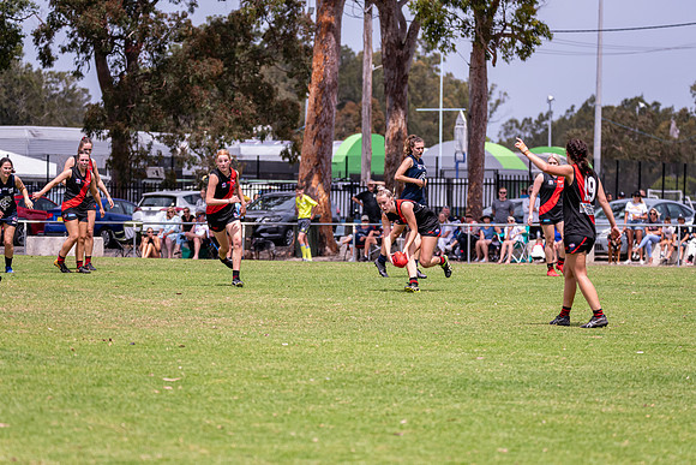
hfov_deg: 10.3
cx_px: 348
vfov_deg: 6.9
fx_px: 3867
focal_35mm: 200
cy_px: 232
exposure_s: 1/3200
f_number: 6.3
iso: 800
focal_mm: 200
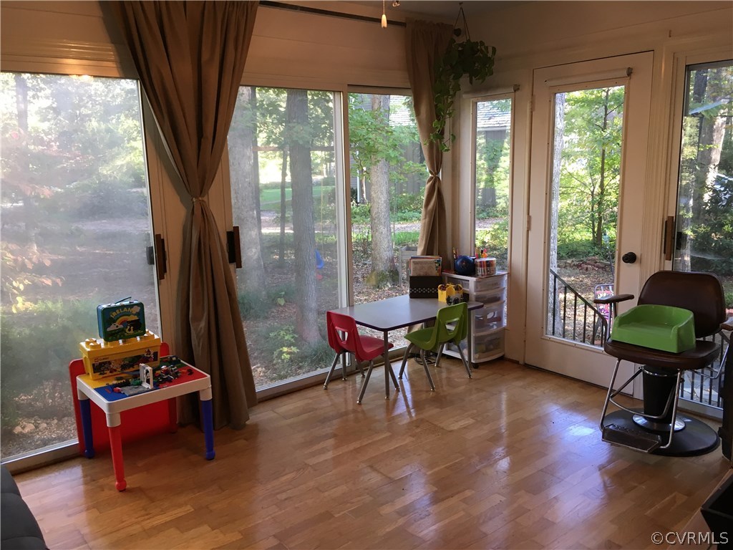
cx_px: 366
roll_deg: +0.7
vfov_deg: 48.2
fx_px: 614
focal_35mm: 29
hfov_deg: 61.7
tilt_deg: -10.2
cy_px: 275
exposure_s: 1/30
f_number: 2.2
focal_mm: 4.15
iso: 64
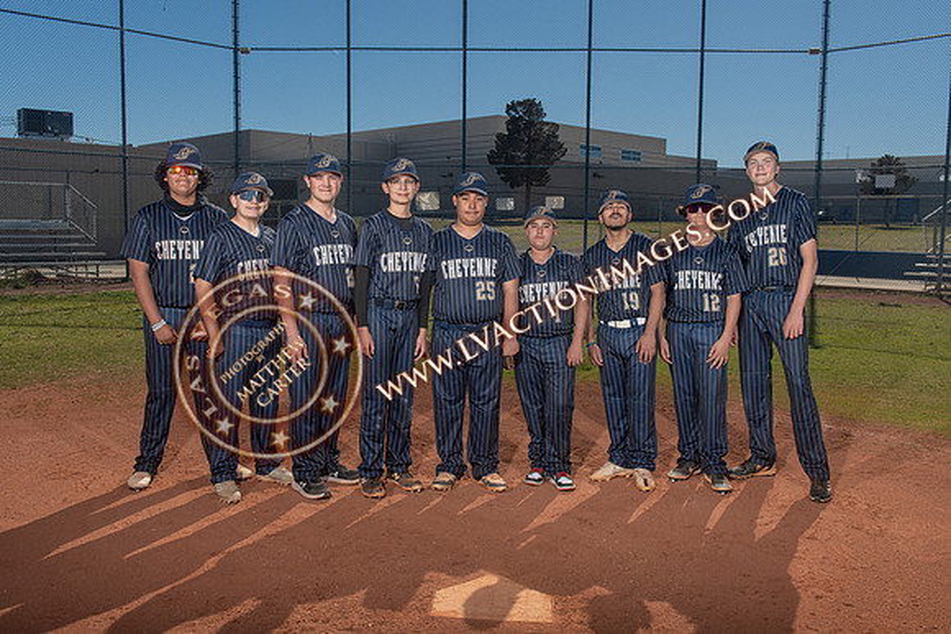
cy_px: 317
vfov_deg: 39.8
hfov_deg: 56.9
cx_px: 477
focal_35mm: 33
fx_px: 877
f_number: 10
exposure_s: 1/250
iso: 320
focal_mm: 32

━━━━━━

> [Task item] Please give back the data above word for word, with no pictures included.

> [Response below]
hfov_deg: 10.3
cx_px: 348
vfov_deg: 6.9
fx_px: 3867
focal_35mm: 200
cy_px: 232
exposure_s: 1/3200
f_number: 6.3
iso: 800
focal_mm: 200
cx_px: 366
roll_deg: +0.7
vfov_deg: 48.2
fx_px: 614
focal_35mm: 29
hfov_deg: 61.7
tilt_deg: -10.2
cy_px: 275
exposure_s: 1/30
f_number: 2.2
focal_mm: 4.15
iso: 64
cy_px: 317
vfov_deg: 39.8
hfov_deg: 56.9
cx_px: 477
focal_35mm: 33
fx_px: 877
f_number: 10
exposure_s: 1/250
iso: 320
focal_mm: 32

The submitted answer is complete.